*** SUPPLIED MATERIAL Section Begins ***

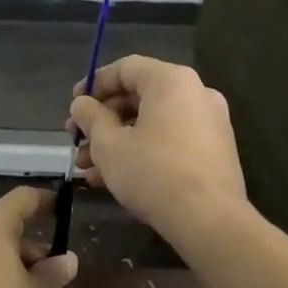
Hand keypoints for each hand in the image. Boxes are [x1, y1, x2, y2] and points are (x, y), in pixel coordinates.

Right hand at [68, 55, 246, 243]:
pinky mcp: (213, 151)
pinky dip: (141, 151)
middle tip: (76, 140)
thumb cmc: (153, 172)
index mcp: (171, 81)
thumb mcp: (108, 145)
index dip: (94, 84)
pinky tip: (113, 178)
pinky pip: (169, 140)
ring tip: (87, 167)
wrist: (208, 219)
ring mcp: (209, 123)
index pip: (126, 68)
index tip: (74, 105)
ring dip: (116, 141)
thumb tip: (81, 105)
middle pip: (139, 97)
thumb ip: (91, 118)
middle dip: (102, 120)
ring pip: (152, 123)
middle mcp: (196, 93)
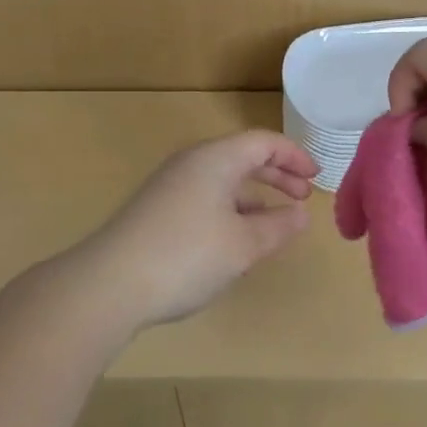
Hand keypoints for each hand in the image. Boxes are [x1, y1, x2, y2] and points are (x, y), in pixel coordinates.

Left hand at [68, 130, 318, 330]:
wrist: (110, 283)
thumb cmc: (187, 256)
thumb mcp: (244, 245)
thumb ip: (278, 226)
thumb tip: (300, 214)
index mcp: (216, 159)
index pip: (263, 142)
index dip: (294, 157)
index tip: (316, 178)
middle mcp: (191, 163)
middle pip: (242, 157)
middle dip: (276, 175)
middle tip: (302, 197)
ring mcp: (170, 186)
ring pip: (222, 180)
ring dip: (253, 196)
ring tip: (275, 222)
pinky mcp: (156, 210)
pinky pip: (204, 197)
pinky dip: (230, 209)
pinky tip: (235, 240)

*** SUPPLIED MATERIAL Section Ends ***

EXERCISE AIM = Return the whole listing exactly, minus its pictures.

REPLY =
Hand keypoints for each hand in the image. Boxes are [x1, y1, x2, y2] and points are (x, y), in pixel coordinates.

Right hand at [68, 55, 246, 243]:
pinky mcp: (213, 151)
pinky dip: (141, 151)
middle tip: (76, 140)
thumb cmc: (153, 172)
index mcp: (171, 81)
thumb mcp: (108, 145)
index dip: (94, 84)
pinky tip: (113, 178)
pinky pip: (169, 140)
ring tip: (87, 167)
wrist: (208, 219)
ring mcp: (209, 123)
index pip: (126, 68)
index tip: (74, 105)
ring dip: (116, 141)
thumb tip: (81, 105)
middle pip: (139, 97)
thumb ip: (91, 118)
middle dip: (102, 120)
ring pip: (152, 123)
middle mcp: (196, 93)
Hand keypoints for each hand in the image. Boxes are [x1, y1, x2, y2] and points are (x, y), in pixel coordinates.

Left hand at [68, 130, 318, 330]:
wrist: (110, 283)
thumb cmc: (187, 256)
thumb mcp: (244, 245)
thumb ip: (278, 226)
thumb tip: (300, 214)
index mcp: (216, 159)
index pip: (263, 142)
index dip: (294, 157)
index tip: (316, 178)
middle mcp: (191, 163)
middle pip: (242, 157)
middle dip: (276, 175)
middle tip: (302, 197)
ring mcp: (170, 186)
ring pip: (222, 180)
ring dip: (253, 196)
ring tip: (275, 222)
pinky mcp: (156, 210)
pinky pip: (204, 197)
pinky dip: (230, 209)
pinky tip: (235, 240)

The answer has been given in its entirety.